The annual Distinction for Accessibility Award aims to increase the accessibility of all sports and lei-sure facilities and architectural structures worldwide so that everyone has an opportunity to practice and view sport freely and without barriers.
The city’s new state-of-the-art fitness and aquatic facility, which opened in 2020, received the honour for its integration of accessibility features such as: • Design features in the aquatic centre to enable easy and dignified access to the various pools such as ramps and gentle steps as well as infinity edges and mobile lifts. • Multiple drop-off areas to facilitate accessible transportation modes. • Barrier-free front doors and accessible reception centres. • Change room facilities that significantly exceed width requirements. For example, oversize shower and changing stalls to accommodate a family with young children or individuals using an assistive device.
Designed by HCMA, the Minoru Centre facility boasts a spacious 790 square metre (8,500 sq. ft.) fitness centre with a full complement of cardio, strength and stretching equipment as well as a large 176 square metre (1,900 sq. ft.) fitness studio that hosts a variety of group fitness classes.
FIRST NATIONS DEVELOPMENT PLANNED FOR BURNABY A new proposed master plan for the redevelopment of the Willingdon Lands in Burnaby will see the creation of a mixed-use, contemporary Musqueam and Tsleil-Waututh urban village. It will provide approximately 5,000 housing units and include a film studio and a childcare centre.
The master plan was unveiled by Musqueam Indian Band, Tsleil-Waututh Nation and Aquilini Development.
The site’s design will incorporate a number of elements inspired by the nations’ history, culture, and connection to the lands and waters such as entry portals, artwork, native plants, a medicine garden, and wayfinding signage in hən ̓ q ̓ əmin ̓ əm ̓ and English. At the heart of the development will be a Musqueam and Tsleil-Waututh cultural centre and an outdoor hearth that will serve as a gathering place for both the nations and the wider community.

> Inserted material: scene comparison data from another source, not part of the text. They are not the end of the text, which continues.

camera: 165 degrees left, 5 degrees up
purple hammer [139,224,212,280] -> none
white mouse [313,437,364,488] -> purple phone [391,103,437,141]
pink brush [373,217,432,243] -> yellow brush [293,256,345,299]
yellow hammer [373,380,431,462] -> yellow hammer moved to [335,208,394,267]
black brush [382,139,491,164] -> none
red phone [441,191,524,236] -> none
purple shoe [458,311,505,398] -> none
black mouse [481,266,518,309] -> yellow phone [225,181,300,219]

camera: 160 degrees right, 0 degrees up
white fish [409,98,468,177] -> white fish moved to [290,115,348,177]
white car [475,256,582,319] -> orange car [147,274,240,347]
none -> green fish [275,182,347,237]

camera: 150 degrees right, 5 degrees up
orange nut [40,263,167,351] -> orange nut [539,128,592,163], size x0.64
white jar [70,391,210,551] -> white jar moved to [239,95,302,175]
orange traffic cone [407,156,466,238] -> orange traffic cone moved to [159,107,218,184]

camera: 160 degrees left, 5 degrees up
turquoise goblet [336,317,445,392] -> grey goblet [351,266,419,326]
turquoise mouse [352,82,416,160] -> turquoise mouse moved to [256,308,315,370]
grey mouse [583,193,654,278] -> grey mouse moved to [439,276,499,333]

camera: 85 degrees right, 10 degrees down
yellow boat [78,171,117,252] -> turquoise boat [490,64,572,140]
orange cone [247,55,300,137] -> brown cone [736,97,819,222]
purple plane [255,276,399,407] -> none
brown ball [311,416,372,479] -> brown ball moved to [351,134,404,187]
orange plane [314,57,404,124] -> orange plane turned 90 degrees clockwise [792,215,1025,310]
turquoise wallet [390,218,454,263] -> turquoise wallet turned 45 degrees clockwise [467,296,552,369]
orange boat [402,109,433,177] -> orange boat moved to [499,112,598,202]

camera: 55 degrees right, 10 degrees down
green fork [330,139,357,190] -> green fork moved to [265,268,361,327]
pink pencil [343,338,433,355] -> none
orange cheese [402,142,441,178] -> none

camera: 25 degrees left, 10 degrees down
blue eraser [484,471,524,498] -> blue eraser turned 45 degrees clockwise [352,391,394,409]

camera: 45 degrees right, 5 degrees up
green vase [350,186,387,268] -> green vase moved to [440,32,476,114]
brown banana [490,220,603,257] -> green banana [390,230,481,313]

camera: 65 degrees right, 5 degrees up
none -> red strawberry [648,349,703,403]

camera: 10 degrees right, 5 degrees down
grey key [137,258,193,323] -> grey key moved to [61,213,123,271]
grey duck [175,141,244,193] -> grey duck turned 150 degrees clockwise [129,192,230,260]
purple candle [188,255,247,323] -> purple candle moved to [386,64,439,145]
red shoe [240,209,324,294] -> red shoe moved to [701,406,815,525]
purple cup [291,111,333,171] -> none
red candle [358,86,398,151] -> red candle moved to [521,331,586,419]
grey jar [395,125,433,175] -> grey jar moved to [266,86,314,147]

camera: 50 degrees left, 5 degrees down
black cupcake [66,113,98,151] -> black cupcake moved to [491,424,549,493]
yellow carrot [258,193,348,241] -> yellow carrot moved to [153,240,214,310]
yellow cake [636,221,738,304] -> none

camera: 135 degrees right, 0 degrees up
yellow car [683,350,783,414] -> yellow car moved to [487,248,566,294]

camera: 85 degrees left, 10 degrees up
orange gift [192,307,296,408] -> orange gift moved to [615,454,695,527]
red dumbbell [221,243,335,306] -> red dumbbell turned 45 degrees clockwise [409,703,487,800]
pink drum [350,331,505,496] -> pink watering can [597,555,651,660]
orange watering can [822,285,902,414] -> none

Located on the southwest corner of Willingdon Avenue and Canada Way, the Willingdon Lands lie on the shared territory of the Musqueam and Tsleil-Waututh nations. In 2014, the Musqueam and Tsleil-Waututh nations along with Aquilini Development purchased the lands from the provincial government.
SKILLS CANADA NATIONALS 2022 SET FOR VANCOUVER Canada’s most talented post-secondary students and apprentices will compete at the 2022 Skills Canada National Competition (SCNC) in Vancouver in May.
Scheduled for the Vancouver Convention Centre, SCNC is the only national, multi-trade and technology competition for students and apprentices in the country. More than 300 competitors from all regions of Canada will participate in 37 skilled trade and technology competitions from May 26-27.